It’s time to stop blaming Millennials for the failing economy.
Yes, we’re not buying homes, yachts or taking other financial risks, but it’s not because we don’t want those things. The fact is, we lack the buying power to be active contributors to much economic growth at this stage in our infantile development.
Yet, we didn’t exactly choose this situation, and we definitely didn’t contribute to the economic chaos. So why all the name-calling from our predecessors?
While it’s standard for any generation to despise its successors, public perception of young people ages 18 to 34, seems slightly ridiculous. I constantly read articles accusing Millennials of ruining the housing market, labeling us “boomerang kids” who consistently return to our parents’ basements after refusing to take out mortgages. We are constantly being referred to as lazy, entitled narcissists who lack ambition. Yet, we are coming of age in the most brutal economic decade since the Great Depression, despite reports unemployment is decreasing.
The United States’ Millennial population is expected to exceed Baby Boomers this year owing to continued immigration, and by 2036 there will likely be more than 80 million of us. I understand why this concept frightens many: The largest generation in history, who should be fiscally maturing, is having the hardest time recovering from the recession, according to a current population survey.
Stephanie Burge, University of Oklahoma associate sociology professor, says the way in which Millennials are having to enter the workforce is unprecedented and difficult.
“Young adults who normally would be the first-time [home] buyers are struggling to find decent paying jobs and are also putting off marriage and having children,” Burge says. “They are also coming out of college with these large amounts of student debt, yet the economy dictates that someone coming out of high school has to have a college degree now.”

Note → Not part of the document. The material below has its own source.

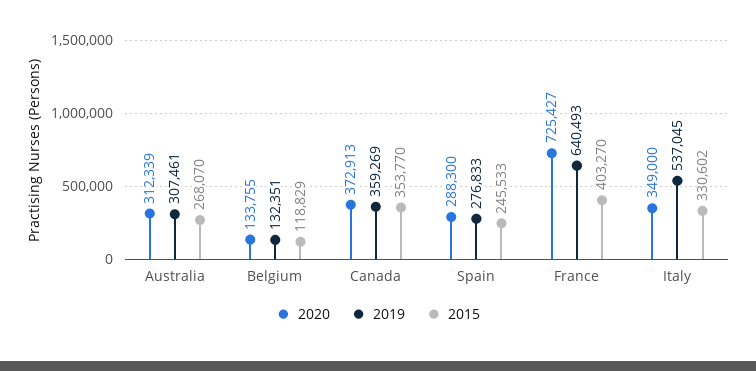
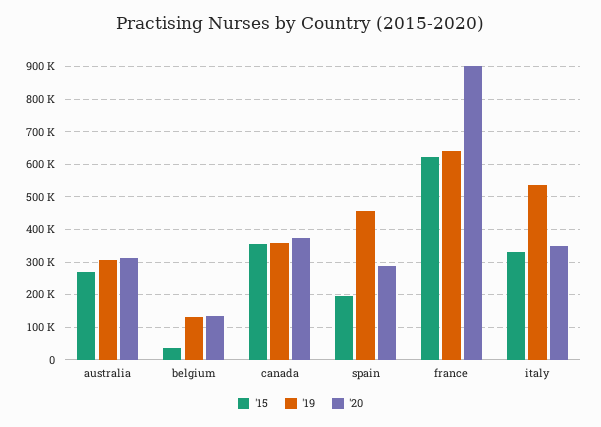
2015, Belgium: 118829 -> 40000
2019, Spain: 276833 -> 460000
2015, Spain: 245533 -> 200000
2020, France: 725427 -> 900000
2015, France: 403270 -> 620000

The professor, who focuses some of her work on the transition to adulthood, also acknowledges the phenomenon of unpaid internships, which some industries have adopted as entry-level jobs as a consequence of the recession.
“They’re told they have to go work for free somewhere so they can have the work experience on their resume, which is great if they can afford to do that,” Burge says. “But obviously that’s all time that they’re not accruing economic resources and then we’re shocked that they can’t buy houses, cars or get married and have children.”
I recently read an interesting interview featuring Bret Easton Ellis, the novelist renowned for his works such as American Psycho. In it, he accused Millennials of being whiny, narcissists who adopt victim narratives to defend “failure-to-launch” lifestyles. But, American Psycho acts as its own narrative to the benevolence and financial negligence of the late 80s and early 90s, and I suspect if we did live in a way that mimicked the luxurious, white collar lifestyle of novel’s main character, Patrick Bateman, we would be slammed for being too frivolous and having no regard for the future.
Unlike our predecessors who came of age during more comfortable economic times, Millennials have to be fiscally cautious in the economic situation we’ve inherited. Just as the Greatest Generation had to grow and adapt during the Great Depression, we are trying to grasp the realities and consequences of the Great Recession.